◆ **取り組む課題**:
『ディビザデロ通り』の書評から、「逆戻りは許されない運命の扉はこうして開いたのだった。」で始まり「語も明白な終わりを持たない。」で終わる部分を、一字一句そのまま書き写すこと。

◆ **抜粋文**:
++++++

世の中に、いわゆる「恋愛小説」を書く作家が何人いるかは定かではないが、この作品を書いてしまった同業者に対して、嫉妬しない作家はいないのではないだろうか。今年上半期の、「ベスト恋愛小説トップ3」に入ること間違いなしなのが、『ディビザデロ通り』である。
書いたのは、スリランカ生まれでカナダ在住の作家、マイケル・オンダーチェ。彼の代表作はいわずとしれた、映画『イングリッシュ・ペイシェント』の原作である『イギリス人の患者』(新潮社/新潮文庫)だが、そののちも『ライオンの皮をまとって』(水声社)など、どこか官能的で不思議な味わいのある作品が、続々邦訳されている。
まず、『ディビザデロ通り』で描かれるのは、血のつながらない同い年の姉妹アンナとクレア、彼女たちより少し年長の少年クープの物語だ。彼らはカリフォルニアの農園で、厳格な父親のもと「家族」として育ってきた。しかしある日、まるで必然のように、アンナとクープが一線を越えたことで、「家族」は離散を余儀なくされるのである。
父親が少年に対して振りおろした三脚のストゥール、少年の身体を受け止めきれずに粉々に砕け散っていくガラス片。
逆戻りは許されない運命の扉はこうして開いたのだった。
時が過ぎ、アンナは文学研究者に、クレアは弁護士事務所の所員に、そしてクープはいかさま賭博師となったころ、ひとつの運命的な再会の瞬間が訪れるのだが、それは束の間の夢と消える。またアンナは、文学研究者として、ある忘れられた作家のことを調べるうち、泥棒の父とロマ(ジプシー)の母を持つ一人の男と出会い、作家の生涯に秘められた愛の逸話を知ることになる。
悲劇的な結末によって切断されたアンナの初恋の物語をはじめ、本書においては、いくつもの男女の愛のかたちが描かれ、変奏され、シンクロし、さらに引き継がれてゆく。時代も、場所も異なる三つの大きな恋の物語が、支流がやがて大河に注ぐように、ひとつの大きな流れと姿をかえていくのだ。
しかし三つの物語は、大団円的な結末に集約されておしまい、とはならない。作中、ガラスが粉々に砕けるというシーンが数度用意され、そのたびに局面は大きく変わるが、まさに偶然に飛び散ったガラスの破片ひとつひとつが新たな出来事を生成するかのように、物語は断片化してゆく。あるいは、いちど合流した大河が下流に向かってふたたび分岐するかのよう、と言うべきかもしれない。
本書には、繰り返されるフレーズがある。ディケンズの『テイヴィッド・コパーフィールド』からの引用だという、「自分の人生の主人公になれるのはわたしなのか、それともほかのだれかなのか、これからのページであきらかになるにちがいない」。
私たち読者は、この小説を読んでいるあいだじゅう、自分が「自分の人生の主人公になれる」ことの偶然性、不思議さにふと気付かされながら、ただ物語の流れるがまま、そこに身を委ねることになるだろう。人生がなかなか終わらないのと同様に、この小説の恋の物語も明白な終わりを持たない。
そして、私たち自身の物語もつづく。
すぐれた「恋愛小説」というものは、つねに「人生の真理」をも示唆してくれるものなのだろう。

++++++

◆ **データ**:
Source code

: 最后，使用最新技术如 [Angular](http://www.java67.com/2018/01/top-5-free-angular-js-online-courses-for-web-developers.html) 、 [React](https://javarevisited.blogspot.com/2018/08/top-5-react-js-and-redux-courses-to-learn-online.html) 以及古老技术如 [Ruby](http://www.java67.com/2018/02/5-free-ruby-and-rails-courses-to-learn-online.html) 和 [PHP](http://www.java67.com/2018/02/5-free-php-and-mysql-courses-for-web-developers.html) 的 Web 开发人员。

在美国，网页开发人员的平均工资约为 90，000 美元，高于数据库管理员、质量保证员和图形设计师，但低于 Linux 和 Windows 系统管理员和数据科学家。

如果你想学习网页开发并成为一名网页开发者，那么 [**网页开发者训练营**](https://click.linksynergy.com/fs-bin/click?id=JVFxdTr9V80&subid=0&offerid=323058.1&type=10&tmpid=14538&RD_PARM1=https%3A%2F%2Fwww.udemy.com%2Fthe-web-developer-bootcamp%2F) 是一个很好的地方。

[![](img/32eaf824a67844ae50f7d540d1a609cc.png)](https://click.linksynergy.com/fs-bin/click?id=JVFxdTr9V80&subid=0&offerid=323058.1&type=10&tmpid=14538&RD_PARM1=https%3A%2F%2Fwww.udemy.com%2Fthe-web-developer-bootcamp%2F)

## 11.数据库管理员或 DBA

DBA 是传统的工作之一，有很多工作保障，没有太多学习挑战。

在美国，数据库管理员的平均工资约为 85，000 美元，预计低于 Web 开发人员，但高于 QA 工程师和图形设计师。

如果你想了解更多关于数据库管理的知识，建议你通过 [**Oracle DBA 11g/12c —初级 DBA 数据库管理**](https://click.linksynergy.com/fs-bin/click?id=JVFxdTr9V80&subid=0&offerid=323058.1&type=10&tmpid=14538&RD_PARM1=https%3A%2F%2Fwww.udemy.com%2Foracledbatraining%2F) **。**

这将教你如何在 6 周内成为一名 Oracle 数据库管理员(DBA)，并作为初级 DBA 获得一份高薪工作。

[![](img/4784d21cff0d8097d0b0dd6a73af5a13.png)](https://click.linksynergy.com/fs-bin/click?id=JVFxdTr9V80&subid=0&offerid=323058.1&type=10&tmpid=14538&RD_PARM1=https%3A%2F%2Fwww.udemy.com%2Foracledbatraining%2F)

++++++

◆ **この問題の解答**:
逆戻りは許されない運命の扉はこうして開いたのだった。
時が過ぎ、アンナは文学研究者に、クレアは弁護士事務所の所員に、そしてクープはいかさま賭博師となったころ、ひとつの運命的な再会の瞬間が訪れるのだが、それは束の間の夢と消える。またアンナは、文学研究者として、ある忘れられた作家のことを調べるうち、泥棒の父とロマ(ジプシー)の母を持つ一人の男と出会い、作家の生涯に秘められた愛の逸話を知ることになる。
悲劇的な結末によって切断されたアンナの初恋の物語をはじめ、本書においては、いくつもの男女の愛のかたちが描かれ、変奏され、シンクロし、さらに引き継がれてゆく。時代も、場所も異なる三つの大きな恋の物語が、支流がやがて大河に注ぐように、ひとつの大きな流れと姿をかえていくのだ。
しかし三つの物語は、大団円的な結末に集約されておしまい、とはならない。作中、ガラスが粉々に砕けるというシーンが数度用意され、そのたびに局面は大きく変わるが、まさに偶然に飛び散ったガラスの破片ひとつひとつが新たな出来事を生成するかのように、物語は断片化してゆく。あるいは、いちど合流した大河が下流に向かってふたたび分岐するかのよう、と言うべきかもしれない。
本書には、繰り返されるフレーズがある。ディケンズの『テイヴィッド・コパーフィールド』からの引用だという、「自分の人生の主人公になれるのはわたしなのか、それともほかのだれかなのか、これからのページであきらかになるにちがいない」。
私たち読者は、この小説を読んでいるあいだじゅう、自分が「自分の人生の主人公になれる」ことの偶然性、不思議さにふと気付かされながら、ただ物語の流れるがまま、そこに身を委ねることになるだろう。人生がなかなか終わらないのと同様に、この小説の恋の物語も明白な終わりを持たない。